## [Activity]
From the listing below, return each line that includes "nuclear".

:::::

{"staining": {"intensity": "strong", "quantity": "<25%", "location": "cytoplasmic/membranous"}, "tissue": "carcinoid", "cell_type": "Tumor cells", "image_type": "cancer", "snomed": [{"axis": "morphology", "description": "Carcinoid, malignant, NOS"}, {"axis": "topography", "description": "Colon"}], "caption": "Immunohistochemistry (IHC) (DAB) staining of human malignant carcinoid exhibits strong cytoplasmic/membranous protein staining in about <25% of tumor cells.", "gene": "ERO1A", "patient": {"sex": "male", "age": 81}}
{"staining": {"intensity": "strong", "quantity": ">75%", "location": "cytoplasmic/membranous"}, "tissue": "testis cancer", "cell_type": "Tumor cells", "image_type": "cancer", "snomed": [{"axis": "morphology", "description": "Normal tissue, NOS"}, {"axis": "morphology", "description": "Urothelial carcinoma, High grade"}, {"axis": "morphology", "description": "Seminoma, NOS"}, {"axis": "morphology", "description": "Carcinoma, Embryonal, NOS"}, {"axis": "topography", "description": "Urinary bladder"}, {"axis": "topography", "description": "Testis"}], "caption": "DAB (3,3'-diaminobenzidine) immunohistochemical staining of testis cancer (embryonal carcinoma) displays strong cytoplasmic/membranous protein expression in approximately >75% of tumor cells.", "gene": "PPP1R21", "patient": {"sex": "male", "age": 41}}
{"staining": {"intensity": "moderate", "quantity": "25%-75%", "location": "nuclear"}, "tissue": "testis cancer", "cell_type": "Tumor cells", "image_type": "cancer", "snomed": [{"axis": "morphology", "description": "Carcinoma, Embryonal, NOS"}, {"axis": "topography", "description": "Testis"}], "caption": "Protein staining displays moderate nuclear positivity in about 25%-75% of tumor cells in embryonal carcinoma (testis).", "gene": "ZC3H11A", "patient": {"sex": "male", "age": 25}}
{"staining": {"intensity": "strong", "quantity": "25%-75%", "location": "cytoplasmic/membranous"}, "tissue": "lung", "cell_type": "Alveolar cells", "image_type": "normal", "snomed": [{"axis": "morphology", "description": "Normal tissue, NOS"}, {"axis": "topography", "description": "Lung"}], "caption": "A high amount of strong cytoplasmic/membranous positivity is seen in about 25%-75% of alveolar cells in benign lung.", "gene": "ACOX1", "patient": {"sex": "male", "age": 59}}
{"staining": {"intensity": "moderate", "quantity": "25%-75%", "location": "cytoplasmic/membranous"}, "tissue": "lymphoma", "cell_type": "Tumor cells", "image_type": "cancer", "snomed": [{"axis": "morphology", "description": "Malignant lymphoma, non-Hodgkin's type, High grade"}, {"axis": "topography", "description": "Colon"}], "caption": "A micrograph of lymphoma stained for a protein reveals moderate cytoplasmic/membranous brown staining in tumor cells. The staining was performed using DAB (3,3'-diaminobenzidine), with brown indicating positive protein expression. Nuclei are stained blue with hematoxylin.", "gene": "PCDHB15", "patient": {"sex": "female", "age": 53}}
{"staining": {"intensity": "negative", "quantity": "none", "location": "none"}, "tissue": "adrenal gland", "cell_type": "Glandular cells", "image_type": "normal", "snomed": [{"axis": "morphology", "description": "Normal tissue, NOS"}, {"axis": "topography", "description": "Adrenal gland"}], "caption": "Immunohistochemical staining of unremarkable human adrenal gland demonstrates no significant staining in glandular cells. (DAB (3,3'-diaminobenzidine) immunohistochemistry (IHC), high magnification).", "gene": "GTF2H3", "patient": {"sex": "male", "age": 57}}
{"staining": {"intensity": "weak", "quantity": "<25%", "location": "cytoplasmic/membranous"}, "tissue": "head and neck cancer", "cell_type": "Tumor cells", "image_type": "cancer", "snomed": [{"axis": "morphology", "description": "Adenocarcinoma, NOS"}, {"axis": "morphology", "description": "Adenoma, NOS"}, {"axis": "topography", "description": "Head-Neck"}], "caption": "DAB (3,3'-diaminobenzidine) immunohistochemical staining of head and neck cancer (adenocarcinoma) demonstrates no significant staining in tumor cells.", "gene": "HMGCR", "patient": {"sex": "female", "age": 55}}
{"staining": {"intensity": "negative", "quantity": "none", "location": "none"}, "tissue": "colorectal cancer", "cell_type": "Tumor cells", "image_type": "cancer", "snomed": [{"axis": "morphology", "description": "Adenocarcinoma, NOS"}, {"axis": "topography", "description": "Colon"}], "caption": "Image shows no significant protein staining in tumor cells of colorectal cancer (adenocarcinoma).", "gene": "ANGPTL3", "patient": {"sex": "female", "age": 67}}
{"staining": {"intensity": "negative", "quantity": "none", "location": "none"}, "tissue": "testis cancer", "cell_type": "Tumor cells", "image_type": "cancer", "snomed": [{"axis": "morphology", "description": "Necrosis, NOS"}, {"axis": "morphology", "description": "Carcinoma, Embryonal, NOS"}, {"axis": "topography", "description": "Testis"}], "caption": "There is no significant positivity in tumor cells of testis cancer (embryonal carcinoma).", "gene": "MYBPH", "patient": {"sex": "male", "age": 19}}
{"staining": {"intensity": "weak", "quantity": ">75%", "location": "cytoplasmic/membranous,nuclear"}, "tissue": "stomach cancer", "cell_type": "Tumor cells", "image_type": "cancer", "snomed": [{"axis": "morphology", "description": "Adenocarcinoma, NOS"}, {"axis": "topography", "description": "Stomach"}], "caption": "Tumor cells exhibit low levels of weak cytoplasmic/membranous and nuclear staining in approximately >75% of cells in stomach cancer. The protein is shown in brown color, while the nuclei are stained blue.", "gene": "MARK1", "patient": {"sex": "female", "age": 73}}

:::::

## [Answer for this exercise]
{"staining": {"intensity": "moderate", "quantity": "25%-75%", "location": "nuclear"}, "tissue": "testis cancer", "cell_type": "Tumor cells", "image_type": "cancer", "snomed": [{"axis": "morphology", "description": "Carcinoma, Embryonal, NOS"}, {"axis": "topography", "description": "Testis"}], "caption": "Protein staining displays moderate nuclear positivity in about 25%-75% of tumor cells in embryonal carcinoma (testis).", "gene": "ZC3H11A", "patient": {"sex": "male", "age": 25}}
{"staining": {"intensity": "weak", "quantity": ">75%", "location": "cytoplasmic/membranous,nuclear"}, "tissue": "stomach cancer", "cell_type": "Tumor cells", "image_type": "cancer", "snomed": [{"axis": "morphology", "description": "Adenocarcinoma, NOS"}, {"axis": "topography", "description": "Stomach"}], "caption": "Tumor cells exhibit low levels of weak cytoplasmic/membranous and nuclear staining in approximately >75% of cells in stomach cancer. The protein is shown in brown color, while the nuclei are stained blue.", "gene": "MARK1", "patient": {"sex": "female", "age": 73}}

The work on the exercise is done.